Goldman Sachs expanded its suite of “ActiveBeta” exchange traded funds Tuesday, adding a relatively cheap, smart-beta option for emerging market exposure.
The Goldman Sachs ActiveBeta Emerging Markets Equity ETF (NYSEArca: GEM), which tries to reflect the performance of the Goldman Sachs ActiveBeta Emerging Markets Equity Index, began trading Tuesday, according to a press release.
“We see growth opportunities across various sectors in emerging markets, and the Goldman Sachs ActiveBeta Emerging Markets Equity ETF is designed to capture returns from these pockets of growth,” Michael Crinieri, GSAM’s Global Head of ETF Strategies, said in the press release. “As investors continue to look for new ways to increase their exposure to international equities, we are pleased to bring to market a product that provides them that access and diversification in their portfolios at a reasonable cost.”
GEM has a 0.45% expense ratio. The ETF is among the cheapest priced on the market. U.S.-listed emerging market ETFs have an average expense ratio of 0.62%, and U.S.-listed smart-beta equity ETFs have an average expense ratio of 0.56%, according to XTF data.
Since the new Goldman ETF will be up against more well-known emerging market funds that enjoyed a first mover advantage, the cheaper price tag could help GEM stay competitive in a populated field.

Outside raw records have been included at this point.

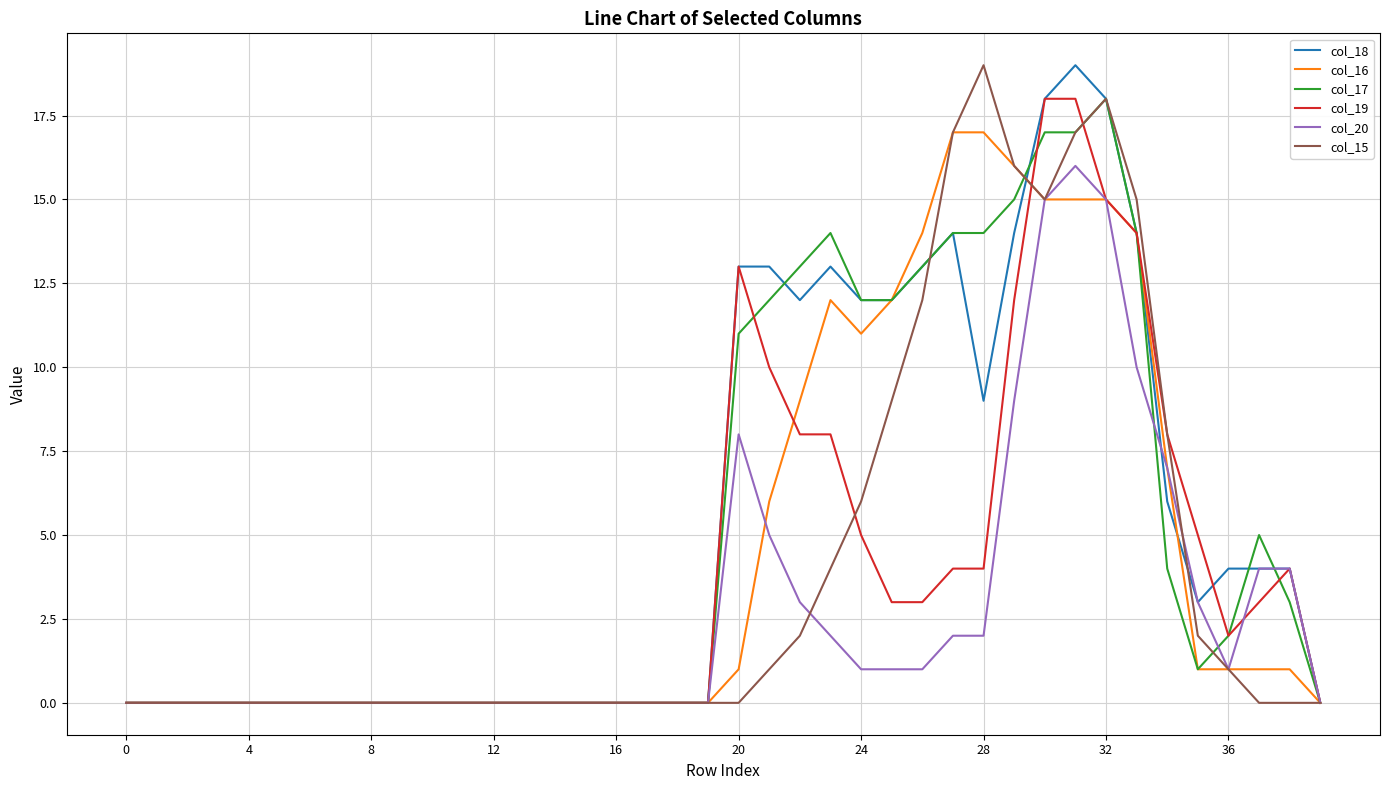

What is the greatest value displayed?

19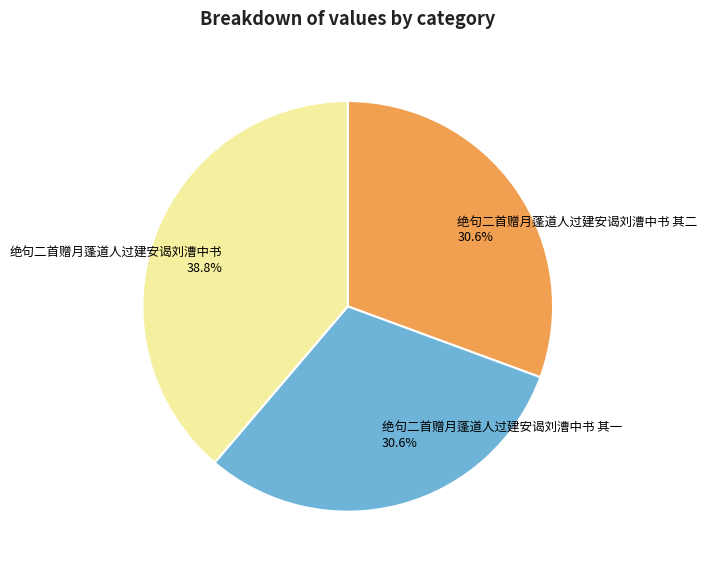

Which slice is the largest?

绝句二首赠月蓬道人过建安谒刘漕中书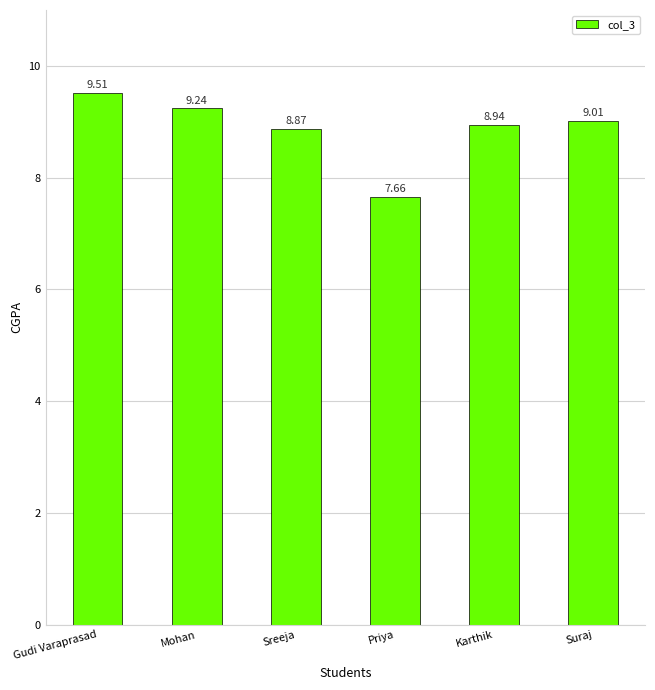

Which label corresponds to the smallest value in the chart?

Priya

Additionally, the new ETF will try to outperform the emerging market by following a performance-seeking methodology. Specifically, the ETF will select component holdings from the MSCI Emerging Markets Index based on good value, strong momentum, high quality and low volatility.
Goldman identifies value stocks as companies that may be undervalued by the rest of the market. Momentum stocks are those that have experienced growing prices. Companies will also have to show sustainable profitability over time to meet quality preferences. Lastly, the underlying index will select stocks that exhibit low volatility so as to avoid extreme price swings.